I am trying to optimize MACD parameters for a trading strategy but unfortunately I am stuck with paramset.label value. This is the code:
################################# MACD PARAMETERS OPTIMIZATION
.fastMA <- (20:40)
.slowMA <- (30:70)
.nsamples = 10
strat.st <- 'volStrat'
# Paramset
add.distribution(strat.st,
paramset.label = 'EMA',
component.type = 'indicator',
component.label = 'macd.out',
variable = list(n = .fastMA),
label = 'nFast'
)
add.distribution(strat.st,
paramset.label = 'EMA',
component.type = 'indicator',
component.label = 'macd.out',
variable = list(n = .slowMA),
label = 'nSlow'
)
add.distribution.constraint(strat.st,
paramset.label = 'EMA',
distribution.label.1 = 'nFast',
distribution.label.2 = 'nSlow',
operator = '<',
label = 'nFast<nSlow'
)
results <- apply.paramset(strat.st,
paramset.label = 'EMA',
portfolio = portfolio2.st,
account = account.st,
nsamples = .nsamples,
verbose = TRUE)
stats <- results$tradeStats
print(stats)
When I run it, this error occurs for every sample:
evaluation # 1:
$param.combo
nFast nSlow
379 23 51
[1] "Processing param.combo 379"
nFast nSlow
379 23 51
result of evaluating expression:
<simpleError in strategy[[components.type]][[index]]: subscript out of bounds>
got results for task 1
numValues: 1, numResults: 1, stopped: FALSE
returning status FALSE
And then, for the last one, this is the error:
evaluation # 10:
$param.combo
nFast nSlow
585 40 60
[1] "Processing param.combo 585"
nFast nSlow
585 40 60
result of evaluating expression:
<simpleError in strategy[[components.type]][[index]]: subscript out of bounds>
got results for task 10
numValues: 10, numResults: 10, stopped: FALSE
first call to combine function
evaluating call object to combine results:
fun(result.1, result.2, result.3, result.4, result.5, result.6,
result.7, result.8, result.9, result.10)
error calling combine function:
<simpleError in fun(result.1, result.2, result.3, result.4, result.5, result.6, result.7, result.8, result.9, result.10): attempt to select less than one element>
numValues: 10, numResults: 10, stopped: TRUE
I really don't understand how can I fix it.

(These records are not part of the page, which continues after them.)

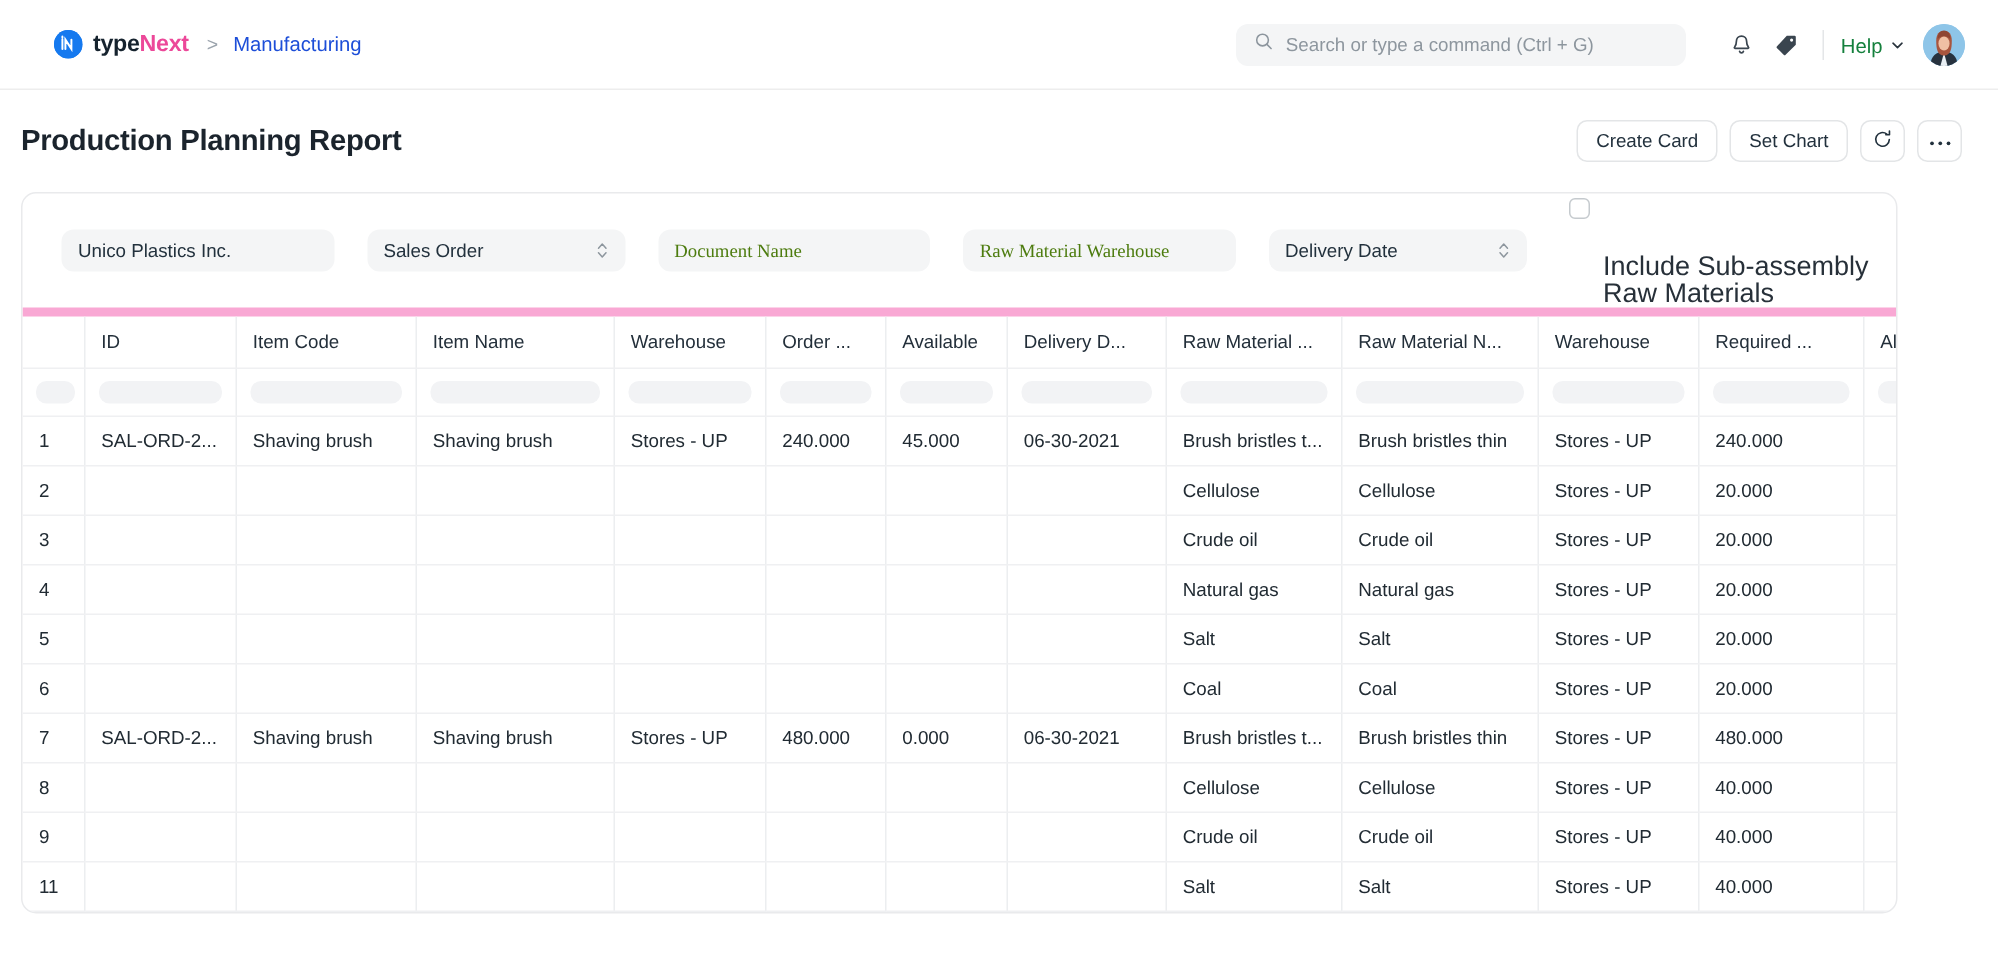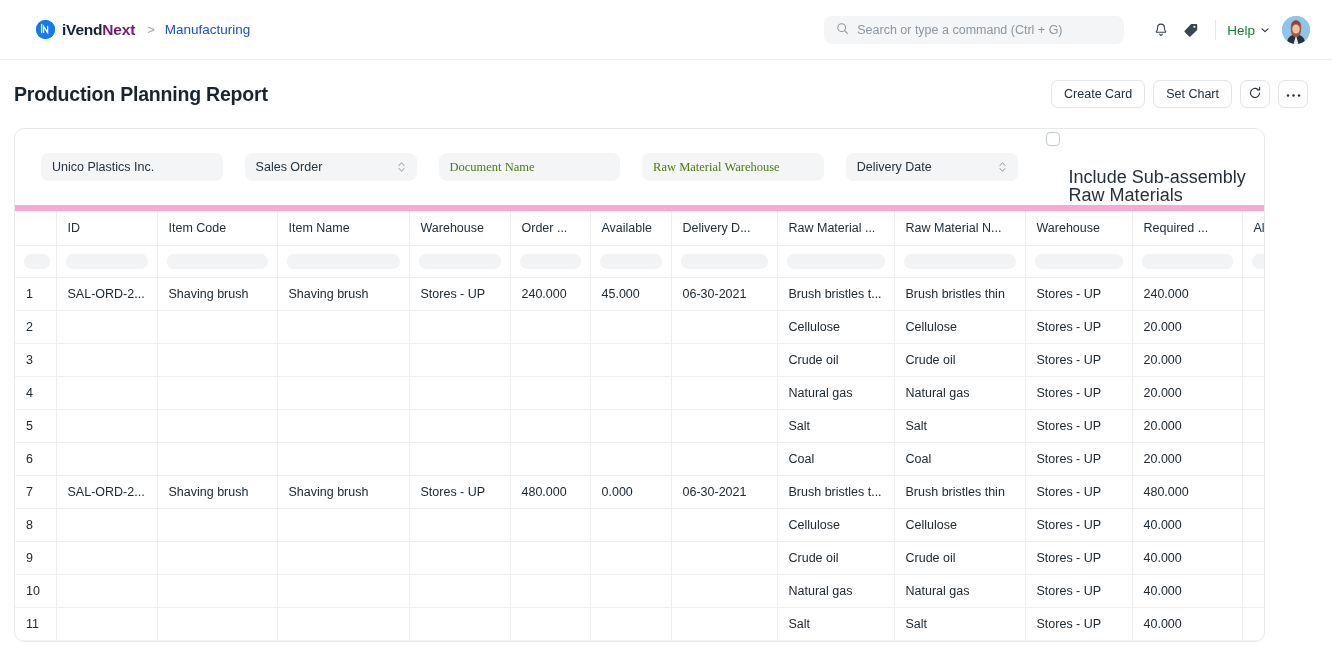--- a/index.html
+++ b/index.html
@@ -25,21 +25,21 @@
   .brand-mark {
     width: 19px; height: 19px; border-radius: 50%;
     background: #1579ef;
     display: flex; align-items: center; justify-content: center;
     color: #fff; font-size: 11px; font-weight: 700;
     font-style: italic; letter-spacing: -1px;
     line-height: 1;
   }
   .brand-text { font-size: 15.5px; font-weight: 700; letter-spacing: -0.2px; }
   .brand-text .b1 { color: #16232e; }
-  .brand-text .b2 { color: #701a75; }
+  .brand-text .b2 { color: #ec4899; }
   .crumb-sep { color: #9aa3ac; font-size: 13px; margin: 0 10px 0 12px; }
   .crumb { font-size: 13.5px; color: #1d4ed8; }
 
   .nav-right {
     position: absolute; right: 22px; top: 0; height: 60px;
     display: flex; align-items: center; gap: 0;
   }
   .search-box {
     width: 300px; height: 28px;
     background: #f4f5f6; border-radius: 8px;
@@ -160,21 +160,21 @@
 
 <div class="navbar">
   <div class="brand">
     <span class="brand-mark">
       <svg width="19" height="19" viewBox="0 0 19 19" aria-hidden="true">
         <circle cx="9.5" cy="9.5" r="9.5" fill="#1579ef"></circle>
         <path d="M5.6 6.2 L5.6 12.6 M5.6 4.3 L5.6 5.2 M7.6 12.6 L7.6 6.4 L11.6 12.6 L11.6 6.4" stroke="#ffffff" stroke-width="1.3" fill="none" stroke-linecap="round"></path>
       </svg>
     </span>
     <span class="brand-text">
-      <span class="b1">iVend</span><span class="b2">Next</span>
+      <span class="b1">type</span><span class="b2">Next</span>
     </span>
   </div>
   <span class="crumb-sep">&gt;</span>
   <span class="crumb">Manufacturing</span>
 
   <div class="nav-right">
     <div class="search-box">
       <span>
         <svg width="13" height="13" viewBox="0 0 16 16" aria-hidden="true">
           <circle cx="7" cy="7" r="4.8" stroke="#8d969e" stroke-width="1.3" fill="none"></circle>
@@ -478,35 +478,20 @@
             <td class="c-ord num"></td>
             <td class="c-avl num"></td>
             <td class="c-dd"></td>
             <td class="c-rmc">Crude oil</td>
             <td class="c-rmn red">Crude oil</td>
             <td class="c-wh2">Stores - UP</td>
             <td class="c-req num">40.000</td>
             <td class="c-all"></td>
           </tr>
           <tr>
-            <td class="rownum c-row">10</td>
-            <td class="c-id"></td>
-            <td class="c-code"></td>
-            <td class="c-name red"></td>
-            <td class="c-wh"></td>
-            <td class="c-ord num"></td>
-            <td class="c-avl num"></td>
-            <td class="c-dd"></td>
-            <td class="c-rmc">Natural gas</td>
-            <td class="c-rmn red">Natural gas</td>
-            <td class="c-wh2">Stores - UP</td>
-            <td class="c-req num">40.000</td>
-            <td class="c-all"></td>
-          </tr>
-          <tr>
             <td class="rownum c-row">11</td>
             <td class="c-id"></td>
             <td class="c-code"></td>
             <td class="c-name red"></td>
             <td class="c-wh"></td>
             <td class="c-ord num"></td>
             <td class="c-avl num"></td>
             <td class="c-dd"></td>
             <td class="c-rmc">Salt</td>
             <td class="c-rmn red">Salt</td>

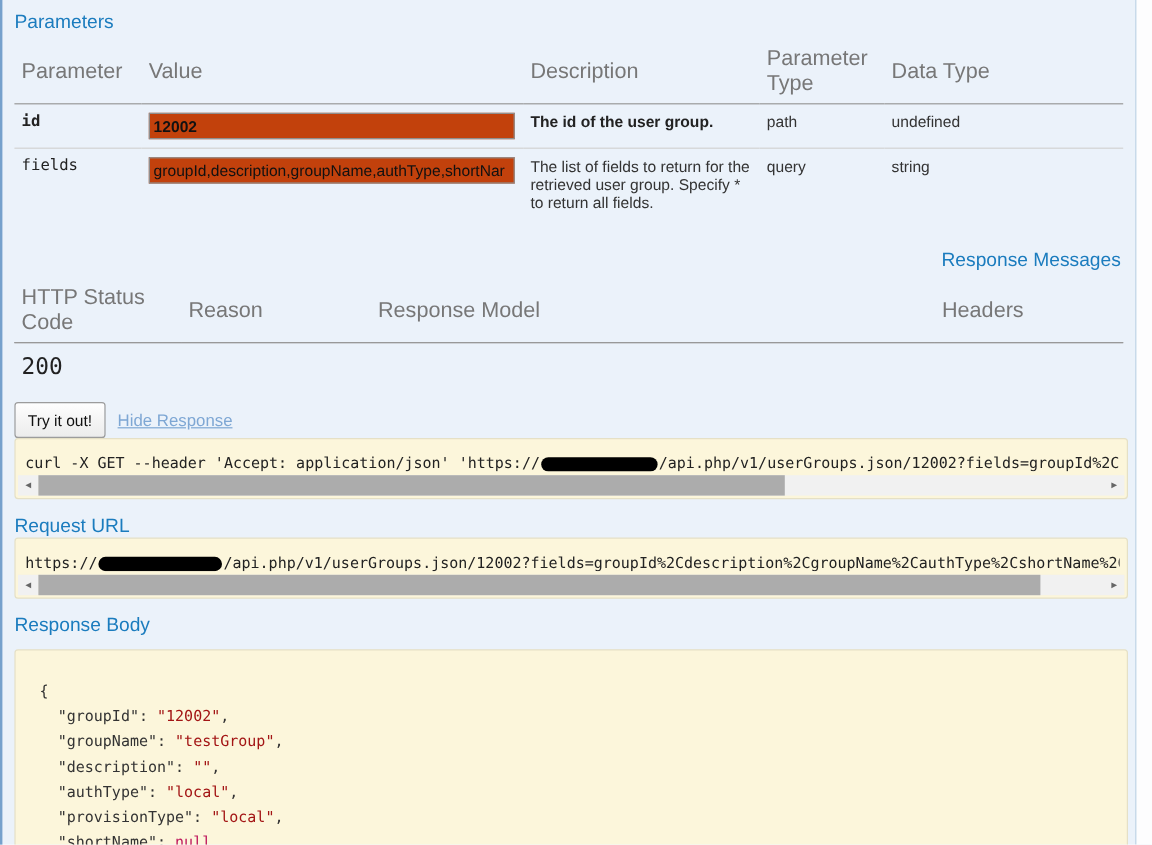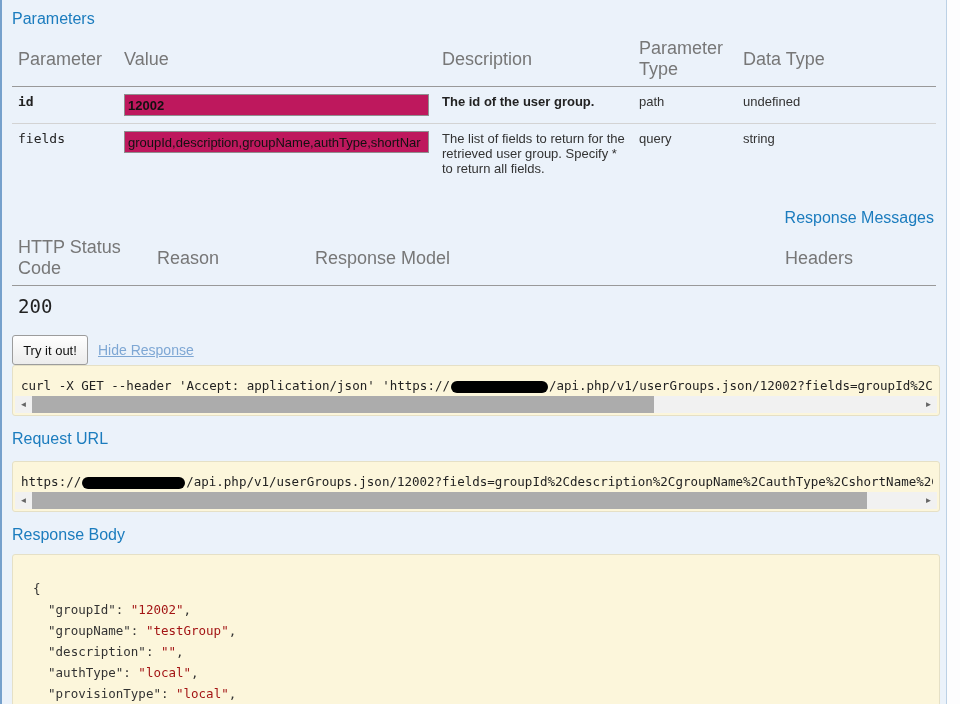--- a/index.html
+++ b/index.html
@@ -8,33 +8,33 @@
   .page { position:relative; width:960px; height:704px; background:#EBF2FA;
           border-left:2px solid #76A1CC; overflow:hidden; }
   .rightstrip { position:absolute; top:0; right:0; width:14px; height:100%;
           background:#FDFDFE; border-left:1px solid #BCD1E5; }
   .content { position:relative; padding:8px 26px 0 10px; }
 
   h4.sec { color:#1B7CBE; font-size:16px; font-weight:400; line-height:18px; }
   .h-params { margin:2px 0 8px 0; }
   .h-resp   { margin:26px 0 8px 0;text-align:right; }
   .h-curl   { margin:15px 0 7px 0; }
-  .h-url    { margin:14px 0 13px 0; }
+  .h-url    { margin:14px 0 0 0; }
   .h-body   { margin:14px 0 10px 0; }
 
   table { border-collapse:collapse; width:924px; table-layout:fixed; }
   th { text-align:left; font-weight:400; color:#777; font-size:18px;
        padding:2px 4px 6px 6px; }
   thead tr { border-bottom:1px solid #999; }
   td { font-size:13px; color:#333; vertical-align:top; padding:7px 4px 7px 6px; }
   tr.row-sep { border-bottom:1px solid #D3D3D3; }
   .pname { font-family:"DejaVu Sans Mono", monospace; font-size:13px; color:#222; }
   .pname.req { font-weight:bold; }
   .pdesc.req { font-weight:bold; color:#222; }
-  .pinput { width:305px; height:22px; border:1px solid #8F8F8F; background:#be185d;
+  .pinput { width:305px; height:22px; border:1px solid #8F8F8F; background:#c2410c;
             font-family:"Liberation Sans", sans-serif; font-size:13px; padding:1px 3px; color:#111; }
   .pinput.bold { font-weight:bold; }
   .code200 { font-family:"DejaVu Sans Mono", monospace; font-size:19px; color:#222; padding-top:9px; }
 
   .actions { margin-top:11px; display:flex; align-items:center; }
   .try-btn { width:76px; height:30px; background:linear-gradient(#FEFEFE,#ECECEC);
              border:1px solid #9C9C9C; border-radius:3px; font-family:"Liberation Sans", sans-serif;
              font-size:13px; color:#111; cursor:pointer; }
   .hide-link { margin-left:10px; color:#7EA7D4; font-size:14px; text-decoration:underline; cursor:pointer;text-align:right; }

Can anyone how can I solve this?
Thank you so much
You didn't give the code before OPTIMIZATION part, so here is only my guess direction.
I understand you want to test 20:40 and 30:70, but in your OPTIMIZATION code, you add 2 distribution both pointing to " component.label = 'macd.out' ".
I did similar test, although they both use MA type indicators, they generally should not point to the same MA data(" component.label = 'macd.out' "), these code worked one distribution points to "component.label = 'fast'" and another points to "component.label = 'slow'" as they are pointing different datas so that they can be compared.
You can try to debug in this direction.